§ Reading passage:
Hybrid fuzzing merges fuzzing, assessed as ‘concrete’ because it is actual test, and ‘symbolic’ execution, which inculcates code-based paths, where the portmanteau of concrete and symbolic is abbreviated to ‘concolic.’ These two types of techniques are complementary and concolic is symbolic with hybrid fuzzing. One of the limits of earlier fuzzing is that the generational or mutation algorithms can constrain solutions to previously detected vulnerabilities, whereas symbolic logic execution combined with fuzzing can force unusual paths to discover additional vulnerabilities. An illustration of hybrid fuzzing is Figure 4.

Figure 4: Hybrid Fuzzing illustration (adapted )

From the presentation Senator and Allen [4], a fuzzing engine known as ‘Driller’ was used from around 2016 to 2019 to escape compartments and access code used infrequently (i.e., Zhang, et al. [15, p. 4-16]). Major developments since 2020 that were highlighted in the ITEA workshop were ‘Fuzzolic’ [16], ‘Paint Aware Taint Analysis (PATA)’ [17] and Speedy-Automatic-Vulnerability-Incentivized Oracle (SAVIOR) [18]. Each of these three techniques is briefly explained:

Fuzzolic. Borzacchiello, et al. [16] summarize Fuzzolic in the prestigious ‘Computers and Security’ journal as follows:

On one side, we devise a novel concolic executor that can analyze complex binary programs while running under QEMU and efficiently produce symbolic queries, which could generate valuable program inputs when solved. On the other side, we investigate whether techniques borrowed from the fuzzing domain can be applied to solve the symbolic queries generated by concolic execution, providing a viable alternative to accurate but expensive SMT [satisfiability modular theories] solving techniques.

§ Problem A: Copy the hybrid fuzzing passage from "Hybrid fuzzing merges" up to and including "is Figure 4.".
The passage and the records have no connection to each other.

§ Available data:
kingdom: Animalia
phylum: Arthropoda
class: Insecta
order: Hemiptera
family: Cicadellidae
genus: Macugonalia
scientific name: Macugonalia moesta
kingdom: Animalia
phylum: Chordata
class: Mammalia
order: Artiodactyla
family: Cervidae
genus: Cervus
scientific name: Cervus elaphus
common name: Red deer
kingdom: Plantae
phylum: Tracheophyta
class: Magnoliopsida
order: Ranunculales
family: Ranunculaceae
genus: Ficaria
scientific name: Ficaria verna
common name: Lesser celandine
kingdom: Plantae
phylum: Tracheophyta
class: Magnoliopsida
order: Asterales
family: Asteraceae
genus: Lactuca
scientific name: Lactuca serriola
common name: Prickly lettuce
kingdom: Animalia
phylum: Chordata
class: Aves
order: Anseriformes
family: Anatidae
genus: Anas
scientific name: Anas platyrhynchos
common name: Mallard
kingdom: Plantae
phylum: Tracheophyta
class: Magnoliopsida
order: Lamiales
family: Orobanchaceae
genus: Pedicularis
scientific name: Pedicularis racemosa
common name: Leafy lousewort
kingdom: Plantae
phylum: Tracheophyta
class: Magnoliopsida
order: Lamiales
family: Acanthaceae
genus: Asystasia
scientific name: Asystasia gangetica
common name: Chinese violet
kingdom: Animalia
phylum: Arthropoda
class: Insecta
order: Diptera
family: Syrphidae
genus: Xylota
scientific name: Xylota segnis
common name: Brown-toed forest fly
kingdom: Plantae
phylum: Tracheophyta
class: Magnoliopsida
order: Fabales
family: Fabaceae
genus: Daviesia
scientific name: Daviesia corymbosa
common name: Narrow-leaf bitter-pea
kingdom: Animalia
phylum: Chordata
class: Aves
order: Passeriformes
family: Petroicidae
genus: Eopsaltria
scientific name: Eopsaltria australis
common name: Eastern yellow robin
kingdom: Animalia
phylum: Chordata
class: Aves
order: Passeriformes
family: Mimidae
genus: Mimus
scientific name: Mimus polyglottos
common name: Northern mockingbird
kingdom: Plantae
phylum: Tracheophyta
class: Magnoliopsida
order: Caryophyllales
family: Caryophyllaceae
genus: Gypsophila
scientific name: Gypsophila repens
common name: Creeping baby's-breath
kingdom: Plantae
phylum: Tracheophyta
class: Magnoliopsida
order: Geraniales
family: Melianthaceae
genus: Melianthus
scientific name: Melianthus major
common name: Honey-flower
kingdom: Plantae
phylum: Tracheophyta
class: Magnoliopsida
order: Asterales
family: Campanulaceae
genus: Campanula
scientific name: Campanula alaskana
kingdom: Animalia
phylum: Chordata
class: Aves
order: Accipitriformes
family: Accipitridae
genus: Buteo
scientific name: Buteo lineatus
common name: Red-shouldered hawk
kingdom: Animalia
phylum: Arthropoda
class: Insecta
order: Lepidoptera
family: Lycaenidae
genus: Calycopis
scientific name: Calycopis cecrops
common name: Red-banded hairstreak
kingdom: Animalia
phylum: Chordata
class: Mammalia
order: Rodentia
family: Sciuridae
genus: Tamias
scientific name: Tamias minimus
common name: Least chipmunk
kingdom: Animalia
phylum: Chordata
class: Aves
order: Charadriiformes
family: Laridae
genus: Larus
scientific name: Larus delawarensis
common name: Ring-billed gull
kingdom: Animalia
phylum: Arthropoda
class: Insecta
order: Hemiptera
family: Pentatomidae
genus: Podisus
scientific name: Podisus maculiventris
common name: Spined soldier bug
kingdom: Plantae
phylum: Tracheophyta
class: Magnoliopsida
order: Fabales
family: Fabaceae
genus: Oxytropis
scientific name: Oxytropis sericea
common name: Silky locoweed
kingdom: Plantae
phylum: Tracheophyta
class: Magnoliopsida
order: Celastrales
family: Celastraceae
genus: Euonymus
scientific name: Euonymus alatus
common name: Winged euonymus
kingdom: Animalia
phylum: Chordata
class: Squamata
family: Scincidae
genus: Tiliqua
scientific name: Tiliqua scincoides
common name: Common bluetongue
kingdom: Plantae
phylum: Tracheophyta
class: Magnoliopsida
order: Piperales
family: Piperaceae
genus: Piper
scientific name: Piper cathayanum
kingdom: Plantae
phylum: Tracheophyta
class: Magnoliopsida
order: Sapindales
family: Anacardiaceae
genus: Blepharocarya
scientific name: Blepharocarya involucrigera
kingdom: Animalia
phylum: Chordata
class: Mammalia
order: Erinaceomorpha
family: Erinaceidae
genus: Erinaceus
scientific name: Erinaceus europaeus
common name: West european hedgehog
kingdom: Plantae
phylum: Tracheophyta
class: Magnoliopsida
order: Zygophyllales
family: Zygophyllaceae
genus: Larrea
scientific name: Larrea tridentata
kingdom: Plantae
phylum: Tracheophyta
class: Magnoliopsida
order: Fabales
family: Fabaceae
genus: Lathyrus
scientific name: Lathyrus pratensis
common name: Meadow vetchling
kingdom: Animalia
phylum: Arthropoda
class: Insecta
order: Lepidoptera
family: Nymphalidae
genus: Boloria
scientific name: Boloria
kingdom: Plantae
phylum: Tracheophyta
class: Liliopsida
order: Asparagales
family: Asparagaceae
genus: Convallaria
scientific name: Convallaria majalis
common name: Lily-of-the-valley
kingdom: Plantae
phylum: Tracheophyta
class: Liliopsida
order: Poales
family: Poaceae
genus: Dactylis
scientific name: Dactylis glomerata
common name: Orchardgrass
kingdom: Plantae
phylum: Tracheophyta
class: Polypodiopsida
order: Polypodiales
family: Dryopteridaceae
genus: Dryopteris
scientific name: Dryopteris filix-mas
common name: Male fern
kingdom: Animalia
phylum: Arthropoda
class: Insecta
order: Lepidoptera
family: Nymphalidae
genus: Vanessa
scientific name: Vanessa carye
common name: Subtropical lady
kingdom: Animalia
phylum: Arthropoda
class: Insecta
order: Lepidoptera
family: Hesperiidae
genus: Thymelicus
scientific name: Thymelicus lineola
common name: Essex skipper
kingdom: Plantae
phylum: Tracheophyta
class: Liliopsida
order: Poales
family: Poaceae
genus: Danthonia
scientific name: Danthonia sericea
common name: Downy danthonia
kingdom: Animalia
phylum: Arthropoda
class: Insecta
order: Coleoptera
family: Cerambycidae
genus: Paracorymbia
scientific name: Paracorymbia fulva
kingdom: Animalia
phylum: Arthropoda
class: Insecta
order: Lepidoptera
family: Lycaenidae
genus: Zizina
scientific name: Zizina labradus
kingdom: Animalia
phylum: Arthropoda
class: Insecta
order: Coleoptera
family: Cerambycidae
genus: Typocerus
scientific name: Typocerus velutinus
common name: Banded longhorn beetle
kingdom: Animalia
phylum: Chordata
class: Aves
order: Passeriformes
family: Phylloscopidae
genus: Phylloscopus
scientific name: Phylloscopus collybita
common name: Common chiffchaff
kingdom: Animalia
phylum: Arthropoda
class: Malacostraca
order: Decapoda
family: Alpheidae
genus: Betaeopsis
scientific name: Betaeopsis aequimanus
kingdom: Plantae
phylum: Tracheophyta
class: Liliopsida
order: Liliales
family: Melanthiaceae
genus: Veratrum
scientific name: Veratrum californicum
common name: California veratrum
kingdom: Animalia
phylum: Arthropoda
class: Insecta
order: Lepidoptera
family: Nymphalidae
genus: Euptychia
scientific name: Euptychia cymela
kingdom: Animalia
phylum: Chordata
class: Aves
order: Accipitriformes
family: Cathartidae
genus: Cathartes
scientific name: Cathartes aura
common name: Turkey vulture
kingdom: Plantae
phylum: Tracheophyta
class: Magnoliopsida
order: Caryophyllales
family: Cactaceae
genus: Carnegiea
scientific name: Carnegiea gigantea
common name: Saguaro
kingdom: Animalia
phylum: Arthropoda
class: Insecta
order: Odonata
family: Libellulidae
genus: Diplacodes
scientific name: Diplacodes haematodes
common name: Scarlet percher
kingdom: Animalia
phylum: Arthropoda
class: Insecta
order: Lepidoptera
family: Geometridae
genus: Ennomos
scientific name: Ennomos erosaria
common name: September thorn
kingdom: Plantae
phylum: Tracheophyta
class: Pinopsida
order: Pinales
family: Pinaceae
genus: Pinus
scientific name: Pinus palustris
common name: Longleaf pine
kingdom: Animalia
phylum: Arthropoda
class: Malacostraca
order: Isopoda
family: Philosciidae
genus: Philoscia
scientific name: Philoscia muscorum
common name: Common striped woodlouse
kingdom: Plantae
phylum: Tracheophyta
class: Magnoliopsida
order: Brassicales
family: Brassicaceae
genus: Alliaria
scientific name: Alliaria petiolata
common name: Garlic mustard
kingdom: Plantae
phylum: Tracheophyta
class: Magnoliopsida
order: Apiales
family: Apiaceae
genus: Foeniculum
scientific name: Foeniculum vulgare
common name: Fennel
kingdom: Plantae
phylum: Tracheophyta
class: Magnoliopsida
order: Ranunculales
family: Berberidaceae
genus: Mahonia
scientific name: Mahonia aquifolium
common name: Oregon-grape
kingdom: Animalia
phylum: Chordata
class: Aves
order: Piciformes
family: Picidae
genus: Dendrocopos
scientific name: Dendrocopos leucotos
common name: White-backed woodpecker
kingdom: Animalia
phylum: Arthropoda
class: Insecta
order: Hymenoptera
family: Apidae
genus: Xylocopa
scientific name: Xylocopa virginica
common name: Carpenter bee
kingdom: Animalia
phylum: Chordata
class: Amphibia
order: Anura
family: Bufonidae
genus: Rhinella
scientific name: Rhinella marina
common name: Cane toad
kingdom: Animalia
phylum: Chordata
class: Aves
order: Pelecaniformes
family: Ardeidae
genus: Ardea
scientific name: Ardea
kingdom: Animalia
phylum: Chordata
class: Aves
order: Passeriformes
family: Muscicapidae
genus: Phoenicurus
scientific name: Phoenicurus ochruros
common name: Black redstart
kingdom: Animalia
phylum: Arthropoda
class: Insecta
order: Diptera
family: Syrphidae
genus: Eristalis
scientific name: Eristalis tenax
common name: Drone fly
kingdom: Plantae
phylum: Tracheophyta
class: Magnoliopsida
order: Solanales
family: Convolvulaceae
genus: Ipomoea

§ Problem B: In the records, rewrite the lines from the line with "class: Polypodiopsida" up to and including the line with "scientific name: Danthonia sericea", putting "vernacular name" in place of "common name" and keeping everything else the same. Return only those lines.

§ Task output A:
Hybrid fuzzing merges fuzzing, assessed as ‘concrete’ because it is actual test, and ‘symbolic’ execution, which inculcates code-based paths, where the portmanteau of concrete and symbolic is abbreviated to ‘concolic.’ These two types of techniques are complementary and concolic is symbolic with hybrid fuzzing. One of the limits of earlier fuzzing is that the generational or mutation algorithms can constrain solutions to previously detected vulnerabilities, whereas symbolic logic execution combined with fuzzing can force unusual paths to discover additional vulnerabilities. An illustration of hybrid fuzzing is Figure 4.

§ Task output B:
class: Polypodiopsida
order: Polypodiales
family: Dryopteridaceae
genus: Dryopteris
scientific name: Dryopteris filix-mas
vernacular name: Male fern
kingdom: Animalia
phylum: Arthropoda
class: Insecta
order: Lepidoptera
family: Nymphalidae
genus: Vanessa
scientific name: Vanessa carye
vernacular name: Subtropical lady
kingdom: Animalia
phylum: Arthropoda
class: Insecta
order: Lepidoptera
family: Hesperiidae
genus: Thymelicus
scientific name: Thymelicus lineola
vernacular name: Essex skipper
kingdom: Plantae
phylum: Tracheophyta
class: Liliopsida
order: Poales
family: Poaceae
genus: Danthonia
scientific name: Danthonia sericea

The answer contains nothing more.